I would not be shocked if some sessions are effectively hidden betas: new agent policies, new planner loops, new tool-use heuristics, new model snapshots, new context compaction strategies, or new orchestration layers presented under an existing model name. Again, I do not know that this is happening in any specific product. But it would be a very normal way to improve an agent platform quickly.

The trouble is that agentic development is not like A/B testing a button color. If the agent that edits my repo today is materially different from the agent that edited it yesterday, I need to know that. New agent versions can be better in the aggregate and still worse for a particular project, framework, or workflow. They can also improve benchmark performance while making the lived development loop feel more brittle.

The model name is becoming too blunt an instrument. For agentic work, I want build IDs, routing transparency, stable channels, changelogs, and maybe even a way to pin the agent runtime for a project. I do not need every internal detail. I do need enough to know whether I am comparing my prompt, my repo, or the agent itself.

What my projects taught me

The family photo archive taught me that the agent has to respect the domain. It is not enough to build "photo search." The system has originals, albums, years, face matching, reviewed labels, private family context, and a strong bias toward not publishing a guess just because a model has a score.

The iOS and Mac frontend work taught me that platform taste matters. An agent can wire up a view, but native software is full of small expectations: where state lives, how navigation feels, how selection behaves, how a window should open, and which controls belong in a toolbar instead of a custom panel.

Clear Skies taught me that agents are excellent when the product constraint is sharp. The app only needed to answer whether the backyard rig should go outside. When the agent stayed oriented around that decision, it helped. When it drifted toward generic weather-app thinking, I had to pull it back.

The Adventure OS pilot taught me that orchestration is its own product. Generating messages, headers, schedules, variants, and feedback loops is not just "ask an agent to do the thing." It is a system of constraints, review points, memory, and measurement.

Agents make software feel fluid. Production still wants something closer to repeatability.

Where I have landed for now

I am still bullish. Maybe more bullish than before, because the unevenness is only painful when the good version is good enough to miss. A bad tool is easy to dismiss. A brilliant tool that sometimes becomes mediocre is much more interesting and much more frustrating.
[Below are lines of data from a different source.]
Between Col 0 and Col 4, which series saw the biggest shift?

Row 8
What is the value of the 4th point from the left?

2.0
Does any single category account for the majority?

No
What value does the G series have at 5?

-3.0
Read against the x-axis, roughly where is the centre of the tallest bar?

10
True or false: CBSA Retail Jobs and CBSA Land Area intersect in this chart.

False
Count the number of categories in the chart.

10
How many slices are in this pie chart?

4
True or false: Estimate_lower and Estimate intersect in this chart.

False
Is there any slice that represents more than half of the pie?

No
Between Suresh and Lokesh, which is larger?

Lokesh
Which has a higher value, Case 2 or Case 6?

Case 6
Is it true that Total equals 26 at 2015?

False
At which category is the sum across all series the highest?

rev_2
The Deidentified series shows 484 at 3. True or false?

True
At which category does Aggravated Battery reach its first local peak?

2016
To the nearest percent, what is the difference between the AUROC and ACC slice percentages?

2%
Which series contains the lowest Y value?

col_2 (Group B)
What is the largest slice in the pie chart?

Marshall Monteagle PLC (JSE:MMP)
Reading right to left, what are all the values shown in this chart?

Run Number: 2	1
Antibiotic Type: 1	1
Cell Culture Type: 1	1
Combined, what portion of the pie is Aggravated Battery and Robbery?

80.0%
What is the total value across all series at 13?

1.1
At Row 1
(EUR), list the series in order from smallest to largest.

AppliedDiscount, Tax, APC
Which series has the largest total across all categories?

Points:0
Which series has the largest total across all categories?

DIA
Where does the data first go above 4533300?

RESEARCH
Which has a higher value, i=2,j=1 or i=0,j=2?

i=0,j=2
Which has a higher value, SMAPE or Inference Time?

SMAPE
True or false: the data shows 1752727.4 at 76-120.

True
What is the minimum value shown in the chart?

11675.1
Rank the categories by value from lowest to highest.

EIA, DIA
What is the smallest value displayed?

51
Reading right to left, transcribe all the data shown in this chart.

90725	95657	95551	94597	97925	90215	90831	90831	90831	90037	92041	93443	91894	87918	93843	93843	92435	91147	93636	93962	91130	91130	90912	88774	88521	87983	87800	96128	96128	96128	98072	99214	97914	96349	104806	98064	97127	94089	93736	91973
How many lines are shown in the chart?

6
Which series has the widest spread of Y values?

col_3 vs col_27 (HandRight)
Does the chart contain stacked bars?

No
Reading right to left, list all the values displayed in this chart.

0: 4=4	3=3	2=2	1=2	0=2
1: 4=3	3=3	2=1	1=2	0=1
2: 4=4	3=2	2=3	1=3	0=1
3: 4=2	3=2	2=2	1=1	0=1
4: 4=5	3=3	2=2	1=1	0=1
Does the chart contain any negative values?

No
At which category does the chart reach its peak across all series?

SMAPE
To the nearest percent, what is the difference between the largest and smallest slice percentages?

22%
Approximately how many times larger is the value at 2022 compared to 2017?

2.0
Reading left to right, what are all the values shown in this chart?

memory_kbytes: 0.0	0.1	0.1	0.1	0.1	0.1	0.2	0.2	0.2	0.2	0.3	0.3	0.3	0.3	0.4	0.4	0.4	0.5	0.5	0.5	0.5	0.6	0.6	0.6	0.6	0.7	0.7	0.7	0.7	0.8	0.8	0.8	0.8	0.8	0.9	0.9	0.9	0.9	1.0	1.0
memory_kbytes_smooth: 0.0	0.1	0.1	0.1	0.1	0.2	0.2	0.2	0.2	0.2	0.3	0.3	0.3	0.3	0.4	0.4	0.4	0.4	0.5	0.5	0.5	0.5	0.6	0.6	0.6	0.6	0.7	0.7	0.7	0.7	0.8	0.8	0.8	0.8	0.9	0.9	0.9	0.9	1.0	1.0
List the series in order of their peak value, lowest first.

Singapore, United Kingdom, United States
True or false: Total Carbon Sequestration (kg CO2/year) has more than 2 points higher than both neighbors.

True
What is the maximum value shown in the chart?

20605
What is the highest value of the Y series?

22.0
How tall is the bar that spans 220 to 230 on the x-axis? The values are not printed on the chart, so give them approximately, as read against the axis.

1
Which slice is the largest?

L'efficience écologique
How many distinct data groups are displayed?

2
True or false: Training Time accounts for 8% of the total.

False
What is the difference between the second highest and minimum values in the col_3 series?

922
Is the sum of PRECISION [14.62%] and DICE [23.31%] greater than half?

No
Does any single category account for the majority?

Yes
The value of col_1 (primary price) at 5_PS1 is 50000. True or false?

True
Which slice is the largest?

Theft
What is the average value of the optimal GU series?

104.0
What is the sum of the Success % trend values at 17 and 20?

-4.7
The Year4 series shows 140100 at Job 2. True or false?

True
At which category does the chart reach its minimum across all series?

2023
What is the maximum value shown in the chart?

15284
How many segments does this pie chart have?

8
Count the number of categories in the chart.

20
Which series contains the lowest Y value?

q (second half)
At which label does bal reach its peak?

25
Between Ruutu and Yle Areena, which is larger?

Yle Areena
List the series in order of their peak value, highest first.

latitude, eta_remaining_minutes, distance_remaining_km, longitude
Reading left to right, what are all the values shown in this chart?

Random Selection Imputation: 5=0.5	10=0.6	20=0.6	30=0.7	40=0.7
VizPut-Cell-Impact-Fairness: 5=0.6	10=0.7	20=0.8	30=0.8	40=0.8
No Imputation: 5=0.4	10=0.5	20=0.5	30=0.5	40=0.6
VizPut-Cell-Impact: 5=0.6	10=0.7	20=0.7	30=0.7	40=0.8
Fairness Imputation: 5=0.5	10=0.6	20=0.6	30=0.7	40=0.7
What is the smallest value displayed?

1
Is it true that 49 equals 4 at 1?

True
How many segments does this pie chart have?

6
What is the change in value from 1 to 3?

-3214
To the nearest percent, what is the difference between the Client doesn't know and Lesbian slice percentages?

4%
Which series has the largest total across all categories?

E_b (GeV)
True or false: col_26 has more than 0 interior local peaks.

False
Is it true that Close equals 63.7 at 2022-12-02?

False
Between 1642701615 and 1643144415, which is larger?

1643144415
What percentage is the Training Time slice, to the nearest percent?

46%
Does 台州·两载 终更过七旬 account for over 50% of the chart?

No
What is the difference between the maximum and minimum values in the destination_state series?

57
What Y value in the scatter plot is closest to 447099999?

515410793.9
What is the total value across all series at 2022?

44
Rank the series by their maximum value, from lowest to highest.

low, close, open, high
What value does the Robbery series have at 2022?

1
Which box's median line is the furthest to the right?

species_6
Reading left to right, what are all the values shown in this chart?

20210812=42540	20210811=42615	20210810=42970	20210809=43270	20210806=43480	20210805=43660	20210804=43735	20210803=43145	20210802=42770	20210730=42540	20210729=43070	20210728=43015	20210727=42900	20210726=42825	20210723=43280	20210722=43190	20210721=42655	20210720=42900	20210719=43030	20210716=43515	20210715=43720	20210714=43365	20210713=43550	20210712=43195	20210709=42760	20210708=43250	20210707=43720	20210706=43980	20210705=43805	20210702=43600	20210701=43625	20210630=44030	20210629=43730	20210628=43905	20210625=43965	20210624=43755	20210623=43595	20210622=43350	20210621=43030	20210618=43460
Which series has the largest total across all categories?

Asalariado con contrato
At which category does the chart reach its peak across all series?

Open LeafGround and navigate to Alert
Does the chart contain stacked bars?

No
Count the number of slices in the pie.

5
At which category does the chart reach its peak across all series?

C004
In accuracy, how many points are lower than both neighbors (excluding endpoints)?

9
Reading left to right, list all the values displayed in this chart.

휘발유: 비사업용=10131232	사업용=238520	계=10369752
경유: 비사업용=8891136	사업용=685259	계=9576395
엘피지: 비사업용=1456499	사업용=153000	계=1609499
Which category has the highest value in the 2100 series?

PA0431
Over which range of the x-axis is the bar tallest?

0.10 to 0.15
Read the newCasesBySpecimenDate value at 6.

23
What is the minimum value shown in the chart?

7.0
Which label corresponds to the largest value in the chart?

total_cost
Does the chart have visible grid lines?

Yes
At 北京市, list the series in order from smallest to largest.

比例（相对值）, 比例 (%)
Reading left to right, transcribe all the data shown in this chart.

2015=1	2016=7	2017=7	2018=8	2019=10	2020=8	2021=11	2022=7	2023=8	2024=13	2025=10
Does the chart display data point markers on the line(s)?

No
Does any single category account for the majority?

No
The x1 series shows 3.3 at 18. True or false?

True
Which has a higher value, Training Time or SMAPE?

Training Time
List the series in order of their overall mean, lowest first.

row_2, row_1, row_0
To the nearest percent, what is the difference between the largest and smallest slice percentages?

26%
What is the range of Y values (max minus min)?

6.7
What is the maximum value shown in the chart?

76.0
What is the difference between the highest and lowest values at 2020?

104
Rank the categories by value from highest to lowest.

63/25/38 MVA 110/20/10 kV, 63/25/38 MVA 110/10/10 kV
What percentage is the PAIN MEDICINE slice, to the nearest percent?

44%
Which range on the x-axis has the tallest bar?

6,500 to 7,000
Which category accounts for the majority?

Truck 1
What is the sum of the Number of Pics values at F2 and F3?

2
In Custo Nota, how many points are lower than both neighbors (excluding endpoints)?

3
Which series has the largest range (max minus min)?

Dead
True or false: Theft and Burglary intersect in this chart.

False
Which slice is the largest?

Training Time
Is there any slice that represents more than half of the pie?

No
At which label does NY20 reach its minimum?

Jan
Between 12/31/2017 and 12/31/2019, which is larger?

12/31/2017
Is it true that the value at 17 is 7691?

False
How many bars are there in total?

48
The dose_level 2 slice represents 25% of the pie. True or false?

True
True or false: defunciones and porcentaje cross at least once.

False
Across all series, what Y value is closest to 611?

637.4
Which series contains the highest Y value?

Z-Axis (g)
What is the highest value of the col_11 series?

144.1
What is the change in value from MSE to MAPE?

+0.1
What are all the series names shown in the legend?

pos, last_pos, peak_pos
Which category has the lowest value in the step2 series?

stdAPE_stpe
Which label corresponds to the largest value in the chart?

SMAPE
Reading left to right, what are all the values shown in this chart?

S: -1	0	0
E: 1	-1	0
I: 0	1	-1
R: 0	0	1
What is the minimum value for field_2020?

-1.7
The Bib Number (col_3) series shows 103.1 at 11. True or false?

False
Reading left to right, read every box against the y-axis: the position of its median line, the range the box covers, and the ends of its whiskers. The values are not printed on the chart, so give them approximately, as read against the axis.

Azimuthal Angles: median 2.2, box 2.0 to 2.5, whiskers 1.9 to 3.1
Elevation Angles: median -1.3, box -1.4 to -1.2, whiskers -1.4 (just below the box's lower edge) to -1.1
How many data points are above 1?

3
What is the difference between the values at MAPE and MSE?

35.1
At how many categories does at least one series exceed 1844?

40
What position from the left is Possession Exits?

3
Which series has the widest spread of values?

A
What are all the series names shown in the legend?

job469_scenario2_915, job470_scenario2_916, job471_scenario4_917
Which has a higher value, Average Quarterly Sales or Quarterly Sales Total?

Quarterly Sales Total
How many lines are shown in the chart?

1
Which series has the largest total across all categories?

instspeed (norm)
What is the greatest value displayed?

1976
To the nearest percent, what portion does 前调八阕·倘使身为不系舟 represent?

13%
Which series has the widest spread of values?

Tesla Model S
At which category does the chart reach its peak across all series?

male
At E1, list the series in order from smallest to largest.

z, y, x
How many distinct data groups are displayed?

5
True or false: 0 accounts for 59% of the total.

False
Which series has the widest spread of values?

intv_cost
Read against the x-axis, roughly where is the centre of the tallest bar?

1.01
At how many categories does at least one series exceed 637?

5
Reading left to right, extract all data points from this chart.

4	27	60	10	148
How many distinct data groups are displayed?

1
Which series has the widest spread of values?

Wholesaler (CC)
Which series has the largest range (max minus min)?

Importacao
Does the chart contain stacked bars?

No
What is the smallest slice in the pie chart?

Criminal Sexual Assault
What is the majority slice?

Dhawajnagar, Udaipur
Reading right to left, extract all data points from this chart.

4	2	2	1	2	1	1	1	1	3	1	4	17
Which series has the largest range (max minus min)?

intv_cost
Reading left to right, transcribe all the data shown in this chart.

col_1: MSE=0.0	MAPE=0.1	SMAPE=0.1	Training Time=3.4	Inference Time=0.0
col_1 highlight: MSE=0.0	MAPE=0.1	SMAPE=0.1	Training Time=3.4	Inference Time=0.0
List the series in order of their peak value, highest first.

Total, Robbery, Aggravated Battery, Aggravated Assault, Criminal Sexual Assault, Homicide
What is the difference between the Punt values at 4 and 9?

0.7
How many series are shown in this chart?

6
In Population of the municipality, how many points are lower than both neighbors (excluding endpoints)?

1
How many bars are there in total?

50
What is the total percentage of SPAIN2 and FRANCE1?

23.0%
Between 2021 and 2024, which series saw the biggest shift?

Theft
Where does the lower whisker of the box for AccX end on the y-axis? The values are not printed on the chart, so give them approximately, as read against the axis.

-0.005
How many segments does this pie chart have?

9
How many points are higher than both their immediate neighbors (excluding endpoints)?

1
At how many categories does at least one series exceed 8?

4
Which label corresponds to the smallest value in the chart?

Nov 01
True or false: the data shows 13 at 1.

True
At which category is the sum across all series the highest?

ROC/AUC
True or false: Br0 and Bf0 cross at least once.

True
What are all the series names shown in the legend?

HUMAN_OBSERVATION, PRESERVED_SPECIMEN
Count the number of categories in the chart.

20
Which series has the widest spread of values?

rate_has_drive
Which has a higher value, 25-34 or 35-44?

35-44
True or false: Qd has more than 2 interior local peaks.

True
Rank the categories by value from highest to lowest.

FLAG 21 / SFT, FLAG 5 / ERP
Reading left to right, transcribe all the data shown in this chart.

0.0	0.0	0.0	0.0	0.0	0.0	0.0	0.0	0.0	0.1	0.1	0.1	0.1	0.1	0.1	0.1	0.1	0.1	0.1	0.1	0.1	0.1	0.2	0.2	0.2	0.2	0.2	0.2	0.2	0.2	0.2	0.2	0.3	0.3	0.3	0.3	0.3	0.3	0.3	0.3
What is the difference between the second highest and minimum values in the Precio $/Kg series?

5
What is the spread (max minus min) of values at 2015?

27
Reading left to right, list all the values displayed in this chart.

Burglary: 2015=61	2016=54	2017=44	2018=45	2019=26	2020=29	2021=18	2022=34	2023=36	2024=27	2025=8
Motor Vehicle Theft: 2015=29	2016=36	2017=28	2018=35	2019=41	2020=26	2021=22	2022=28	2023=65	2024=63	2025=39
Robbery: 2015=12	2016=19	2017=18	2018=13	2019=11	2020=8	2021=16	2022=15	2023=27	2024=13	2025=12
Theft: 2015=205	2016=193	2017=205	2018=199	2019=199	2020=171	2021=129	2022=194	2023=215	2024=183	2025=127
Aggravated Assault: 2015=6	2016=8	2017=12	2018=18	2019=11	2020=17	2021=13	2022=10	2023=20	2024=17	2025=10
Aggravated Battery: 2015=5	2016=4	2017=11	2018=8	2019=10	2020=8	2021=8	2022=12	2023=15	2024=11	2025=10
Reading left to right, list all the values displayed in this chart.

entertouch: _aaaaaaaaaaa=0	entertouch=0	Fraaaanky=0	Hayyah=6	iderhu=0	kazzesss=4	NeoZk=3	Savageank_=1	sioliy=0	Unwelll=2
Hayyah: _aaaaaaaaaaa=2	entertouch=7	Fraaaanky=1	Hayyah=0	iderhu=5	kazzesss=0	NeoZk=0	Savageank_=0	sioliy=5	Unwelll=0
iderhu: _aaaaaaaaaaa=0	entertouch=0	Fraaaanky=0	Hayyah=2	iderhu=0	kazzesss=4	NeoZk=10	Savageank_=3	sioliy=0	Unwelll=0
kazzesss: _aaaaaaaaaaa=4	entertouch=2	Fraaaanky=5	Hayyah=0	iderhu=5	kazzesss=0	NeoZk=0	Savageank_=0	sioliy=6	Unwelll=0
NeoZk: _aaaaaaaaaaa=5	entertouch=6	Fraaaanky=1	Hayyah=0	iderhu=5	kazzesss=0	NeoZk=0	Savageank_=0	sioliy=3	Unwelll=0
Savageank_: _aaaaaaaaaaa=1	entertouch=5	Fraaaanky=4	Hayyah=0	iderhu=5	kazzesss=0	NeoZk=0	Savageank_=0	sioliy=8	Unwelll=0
My current workflow is becoming more conservative. Use agents aggressively, but keep the loops smaller. Ask for plans. Make the agent read the repo. Keep diffs scoped. Preserve logs and prompts when a session is unusually good or bad, because the variance itself is now useful data.

I also want the products to grow up around this reality. Give me stable agent channels. Tell me when the agent runtime changes. Let me pin a project to a known behavior profile. If cost controls are active, fine. Just do not make me infer them from a sudden change in judgment.

Agentic development is moving from magic trick to infrastructure. Infrastructure has to be observable. It has to be repeatable. And it has to respect the fact that developers are not just buying intelligence; we are buying a loop we can trust.